The show, written by Russell T Davis who brought us Queer as Folk, is a drama largely based around a chronicle of five friends during a decade where everything changed, including the rise of AIDS.
It’s just forty years since the first cases of AIDS were identified in America, although back then it was called Gay Related Immune Deficiency Syndrome – which also tells you a lot…
The depiction of people left to die in hospital wards under lock and key was incredibly accurate. These people were alone, away from families and friends with no human contact. They were treated as sub-human, as even deserving of this illness and made to feel immense shame.
This was all the harsh reality of life in the LGBTQIA+ community, with many relatives too ashamed to even visit or acknowledge them. When their family member passed away, many were too ashamed to admit the truth and tried to cover up the death, afraid of alienation from the local community.

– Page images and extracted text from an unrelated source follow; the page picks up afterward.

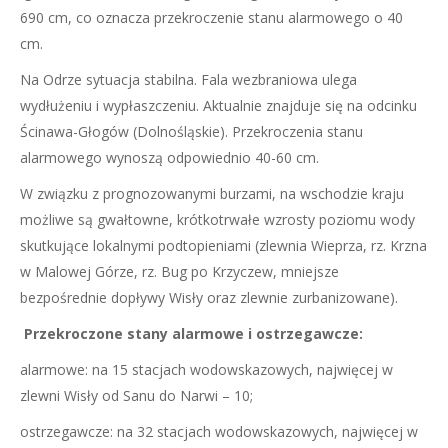
690 cm, co oznacza przekroczenie stanu alarmowego o 40
cm.
Na Odrze sytuacja stabilna. Fala wezbraniowa ulega
wydłużeniu i wypłaszczeniu. Aktualnie znajduje się na odcinku
Ścinawa-Głogów (Dolnośląskie). Przekroczenia stanu
alarmowego wynoszą odpowiednio 40-60 cm.
W związku z prognozowanymi burzami, na wschodzie kraju
możliwe są gwałtowne, krótkotrwałe wzrosty poziomu wody
skutkujące lokalnymi podtopieniami (zlewnia Wieprza, rz. Krzna
w Malowej Górze, rz. Bug po Krzyczew, mniejsze
bezpośrednie dopływy Wisły oraz zlewnie zurbanizowane).
Przekroczone stany alarmowe i ostrzegawcze:
alarmowe: na 15 stacjach wodowskazowych, najwięcej w
zlewni Wisły od Sanu do Narwi – 10;
ostrzegawcze: na 32 stacjach wodowskazowych, najwięcej w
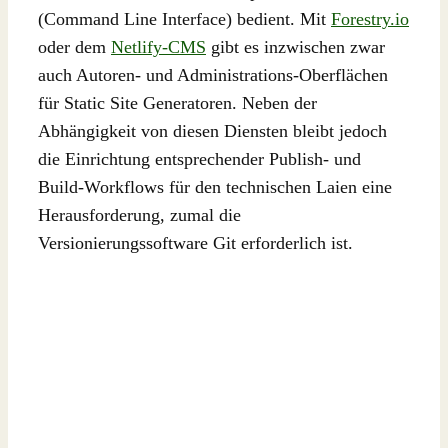
(Command Line Interface) bedient. Mit
Forestry.io
oder dem
Netlify-CMS
gibt es inzwischen zwar
auch Autoren- und Administrations-Oberflächen
für Static Site Generatoren. Neben der
Abhängigkeit von diesen Diensten bleibt jedoch
die Einrichtung entsprechender Publish- und
Build-Workflows für den technischen Laien eine
Herausforderung, zumal die
Versionierungssoftware Git erforderlich ist.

Although so many of us are now out and proud, celebrated by each other and most importantly ourselves, we know that shame is still a feeling many members of the LGBTQIA+ community feel simply for being themselves.
The harsh reality of Section 28 and the legacy left behind from the hurtful shaming, discrimination and isolation of the AIDS pandemic is still a very raw and traumatic reminder for our community.
We now know that being gay is not a ‘sin’, nor AIDS a ‘gay virus’ – yet these things still happened and such thinking was still widely accepted (and even fought to be protected) by so many. And that hurts.
LGBTQIA+ History Month is a chance to look back at how far we’ve come while also acknowledging the way still to go. Prejudice and discrimination still exist, and so too therefore do feelings of shame for some members of our community – but our Pride marches go on, louder than ever, making up for the years we were made to feel like we had to be quiet.
"To be alive and not to be seen, is the harsh reality we find ourselves in this world.” - Jo Peres
In Loving Memory of my oldest sister Clotilde Peres who herself succumbed to HIV & AIDS and sadly lost her battle in 2001.
My sister did not identify as LGBTQIA+ and sadly found out she was positive when it was too late to get help in South Africa.